Contudo, a combinação entre mudanças climáticas, El Niño e ondas de calor registradas em 2023 assombram a cidade com uma quebra de safra histórica e produtores já apontam que este será o ciclo “mais difícil dos últimos 40 anos.” O período coincide com o ano mais quente da história do planeta, segundo dados da Organização Meteorológica Mundial (OMM).
No Brasil, a média das temperaturas do ano ficou em 24,92ºC, sendo 0,69°C acima da média histórica de 1991/2020, que é de 24,23°C. Os efeitos disso sobre a lavoura trazem apreensão aos moradores. Se nos últimos anos o comércio local vivia em franca expansão, com a chegada de grandes redes e a instalação de empresas, hoje se pergunta qual será o impacto da virada no campo sobre os negócios.
O AgFeed esteve em Sorriso e registrou o panorama atual, que combina preocupação com prejuízos e expectativa de que os efeitos de uma safra ruim sejam passageiros. Do lado da produção, a expectativa é de uma colheita complicada. De acordo com Sadi Beledelli, produtor rural local e presidente do Sindicato Rural de Sorriso, a safra de 2023/24 será “diferente”.
Retração
Beledelli é gaúcho e, como muitos dos agricultores da região, desembarcou em Sorriso há 40 anos. Ele relembrou que entre os anos 1980 e 1990, os planos econômicos, como Collor e Bresser, dificultaram a colheita, mas pelo aspecto econômico e não produtivo. Por questões climáticas, a safra atual é a mais difícil, ou como ele mesmo disse: “a mais desafiadora dos últimos 40 anos”.
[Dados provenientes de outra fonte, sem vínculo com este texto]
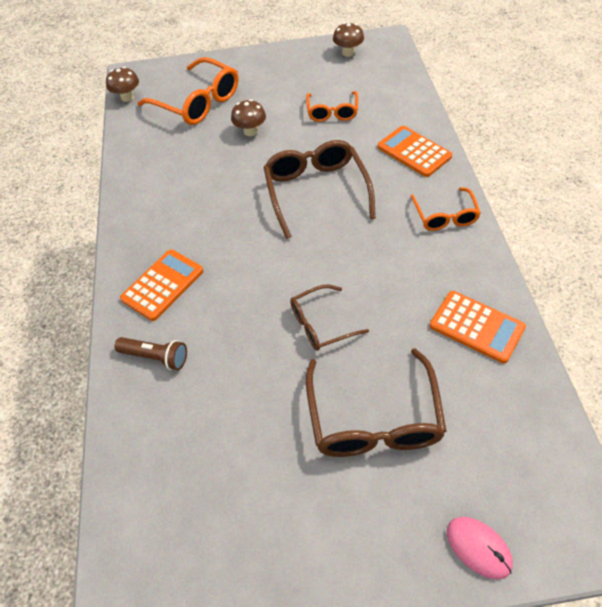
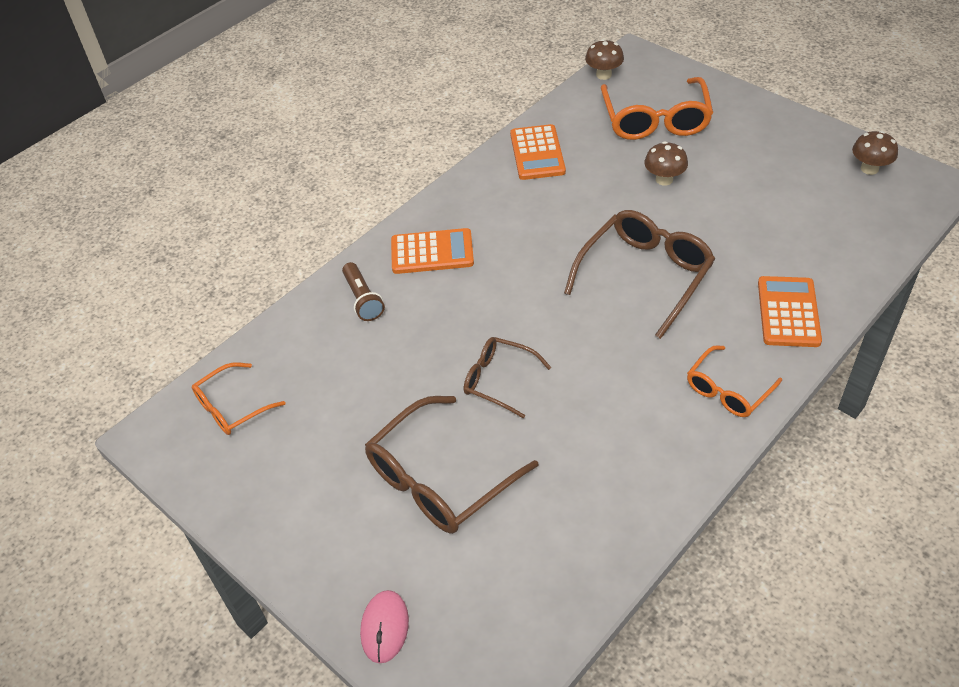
camera: 50 degrees right, 5 degrees down
(332, 112) = (764, 216): orange glasses -> orange glasses (231, 407)
(476, 327) = (613, 497): orange calculator -> orange calculator (537, 153)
“Quando colhemos e vendemos uma saca de soja, pegamos o recurso e gastamos na cidade, investimos e pagamos o custo. Isso gera desenvolvimento, o dinheiro vai trocando de mão”, diz.
Ele lembra que novembro e dezembro, quando comumente a soja está se desenvolvendo e necessita de chuvas para o chamado “enchimento de grãos”, houve uma seca forte. Nestes meses, segundo o sistema Copernicus, foi registrado aumento na média de calor. De janeiro até novembro, a temperatura média registrada no planeta foi a maior já vista, com 1,46°C acima da temperatura média do período pré-industrial.
“Tem produtor que vai colher 25 sacas por hectare. Fechamos uma parte da minha fazenda com 38 sacas, 24 sacas a menos que a produção do ano passado, uma quebra muito expressiva que não paga o custo de produção. Teremos prejuízo com o plantio da soja”, disse.
Assim, após anos em alta, o preço dos grãos no mercado externo caiu a patamares próximos aos de antes da pandemia, o que aperta as margens dos produtores. Os empresários locais sentem a queda do movimento. É o que explica Alex Miranda, CEO da Plantae, empresa especializada em gestão de propriedades.
“Estávamos preparados para essa safra mais difícil. Como somos daqui, entendemos como funciona e, antes do clima, o preço do grão já havia caído e o dos insumos aumentou. Entendemos esse cenário, mas [o clima] afetou muito os negócios”, afirma Miranda.